START PASSAGE TO READ

Maximal cliques of TOCSY spectra.

In a 2D ¹H-¹H TOCSY spectrum, each diagonal peak represents a proton spin and each pair of cross-peaks, which are placed symmetrically with respect to the diagonal, establishes that the two spins exchanged magnetization during the TOCSY mixing time and therefore belong to the same spin-system (Figure 1A). Such spin-spin connectivity information from all cross-peaks can be translated into an undirected graph where each node (1, 2, …, 5) represents a spin and pairs of spins that have a common cross-peak are connected by an edge (a, b, …, k) as is illustrated in Figure 1B.

Generally, for a spin system that contains N (non-degenerate) proton resonances, the TOCSY spectrum will display N diagonal peaks and N(N-1)/2 cross-peaks on each side of the diagonal. Its representation by a complete graph will then consist of N nodes where each node is connected to each other by an edge. In the case of resonance overlap within a spin system, the resulting graph is still complete but will contain < N nodes. The occurrence of resonance overlap between two different spin systems (Figure 1C) is somewhat more tricky, since the resulting graph is not any longer complete (Figure 1D). In order to identify each spin system, all maximal cliques need to be identified, which are subgraphs that are complete in themselves and that have maximal size. Identification of all maximal cliques from the experimental TOCSY raw data of the mixture provides access to the underlying spin systems even in the presence of significant peak overlap as described in the following.

END PASSAGE TO READ
START EXTRACTED MATERIAL

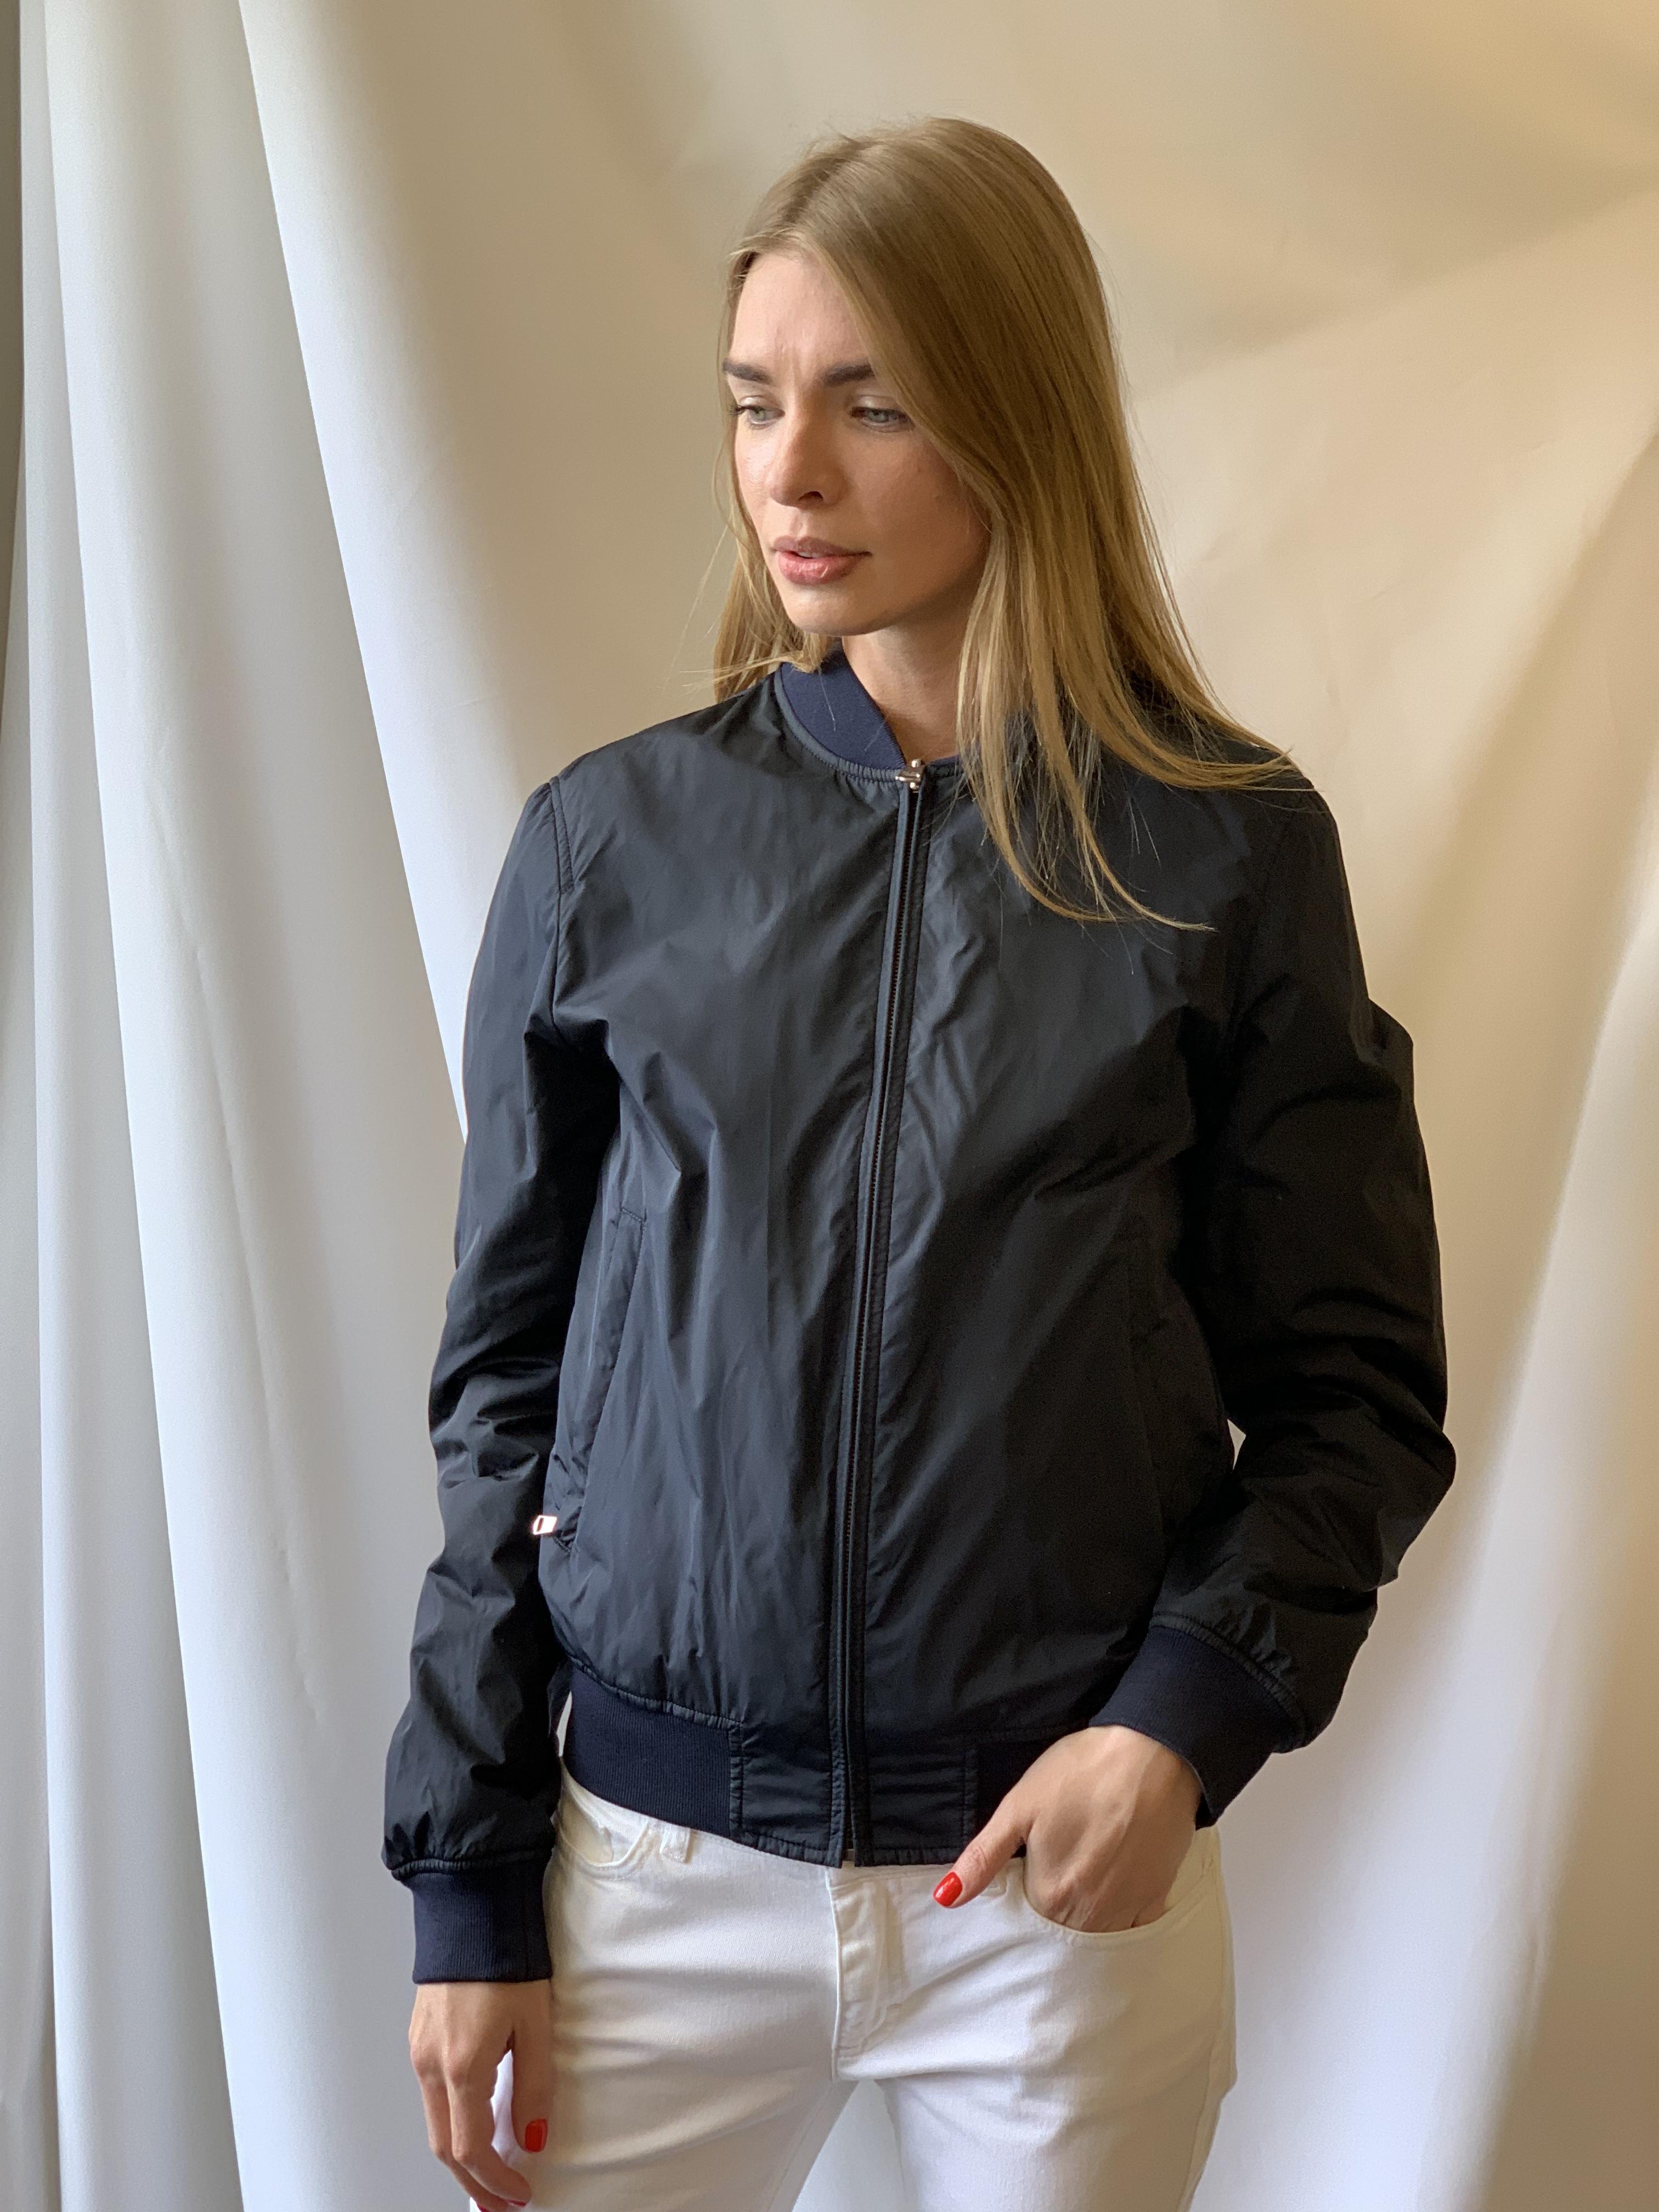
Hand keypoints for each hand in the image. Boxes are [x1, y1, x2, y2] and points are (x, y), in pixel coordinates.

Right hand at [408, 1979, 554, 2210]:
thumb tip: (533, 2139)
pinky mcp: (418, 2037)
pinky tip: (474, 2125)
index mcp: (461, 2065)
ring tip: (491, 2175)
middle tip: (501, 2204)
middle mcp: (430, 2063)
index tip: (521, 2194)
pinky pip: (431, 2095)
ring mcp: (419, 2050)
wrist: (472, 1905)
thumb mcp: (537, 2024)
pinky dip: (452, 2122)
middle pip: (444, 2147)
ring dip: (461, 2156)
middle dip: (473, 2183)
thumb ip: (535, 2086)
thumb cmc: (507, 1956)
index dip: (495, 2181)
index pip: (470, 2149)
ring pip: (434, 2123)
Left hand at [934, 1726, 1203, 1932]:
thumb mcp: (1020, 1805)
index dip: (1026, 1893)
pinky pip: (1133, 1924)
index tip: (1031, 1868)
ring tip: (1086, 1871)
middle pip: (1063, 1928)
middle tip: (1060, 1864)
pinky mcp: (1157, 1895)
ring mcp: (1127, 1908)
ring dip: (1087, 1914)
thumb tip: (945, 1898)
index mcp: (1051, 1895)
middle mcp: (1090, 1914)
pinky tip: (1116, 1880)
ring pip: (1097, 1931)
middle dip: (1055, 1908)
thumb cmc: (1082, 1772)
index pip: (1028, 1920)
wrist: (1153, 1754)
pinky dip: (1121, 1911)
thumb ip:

END EXTRACTED MATERIAL

■ STUDY QUESTIONS
1) Please transcribe the TOCSY passage, beginning at the words that contain "Maximal cliques of" and stopping after "in Figure 1B.".
2) Continue the passage on maximal cliques of TOCSY spectra from its final sentence.

■ RESPONSES TO THE TASKS
1)
Maximal cliques of TOCSY spectra.

In a 2D ¹H-¹H TOCSY spectrum, each diagonal peak represents a proton spin and each pair of cross-peaks, which are placed symmetrically with respect to the diagonal, establishes that the two spins exchanged magnetization during the TOCSY mixing time and therefore belong to the same spin-system (Figure 1A). Such spin-spin connectivity information from all cross-peaks can be translated into an undirected graph where each node (1, 2, …, 5) represents a spin and pairs of spins that have a common cross-peak are connected by an edge (a, b, …, k) as is illustrated in Figure 1B.

2)
Since the diagonal region of a TOCSY spectrum of a complex mixture tends to be crowded, it makes peak-picking along the diagonal difficult. This is illustrated in Figure 2A for a diagonal region of an experimental 2D TOCSY spectrum of a model mixture consisting of 20 different compounds. Instead of trying to accurately identify the peak positions along the diagonal, we define diagonal peak positions (nodes) indirectly from the frequency coordinates of each pair of symmetrically placed TOCSY cross-peaks with respect to the diagonal. Since multiple cross-peaks often belong to the same diagonal peak, some diagonal peaks identified in this way can have very similar or identical chemical shifts. The same applies to cross-peaks that belong to two different spin systems that share an overlapping resonance. Therefore, diagonal peaks determined in this manner may or may not belong to the same spin. Importantly, at this step of the analysis, all diagonal peaks are treated as separate spins and will be assessed for reconciliation later based on the output of the maximal clique analysis. In a 2D ¹H-¹H TOCSY experiment, homonuclear scalar J-couplings will cause multiple maxima for each expected cross-peak. Although a human peak picker can quite easily detect cross-peak centers in order to simplify the connectivity analysis, for an automated peak picker this task is less straightforward, especially in the presence of cross-peak overlap, noise or spectral artifacts.

Figure 2. — Illustration of maximal clique method for the extraction of spin systems from redundant cross-peak information of a 2D TOCSY spectrum. A. Region of a 2D ¹H-¹H TOCSY spectrum of a 20-compound model mixture consisting of 19 metabolites and DSS. The red, blue, and green circles belong to lysine, arginine, and ascorbate, respectively, with lysine and arginine showing overlaps of three of their resonances. B. Representation of the 804 cross-peaks picked in the 2D TOCSY spectrum as a graph consisting of a total of 2600 edges and 306 nodes after removing all maximal cliques of size 2 (two nodes connected by an edge). C. Analysis of the graph of Panel B by the maximal clique method produces a non-redundant set of connected and disconnected maximal cliques that can be directly assigned to all spin systems of the mixture components that contain > 2 spins.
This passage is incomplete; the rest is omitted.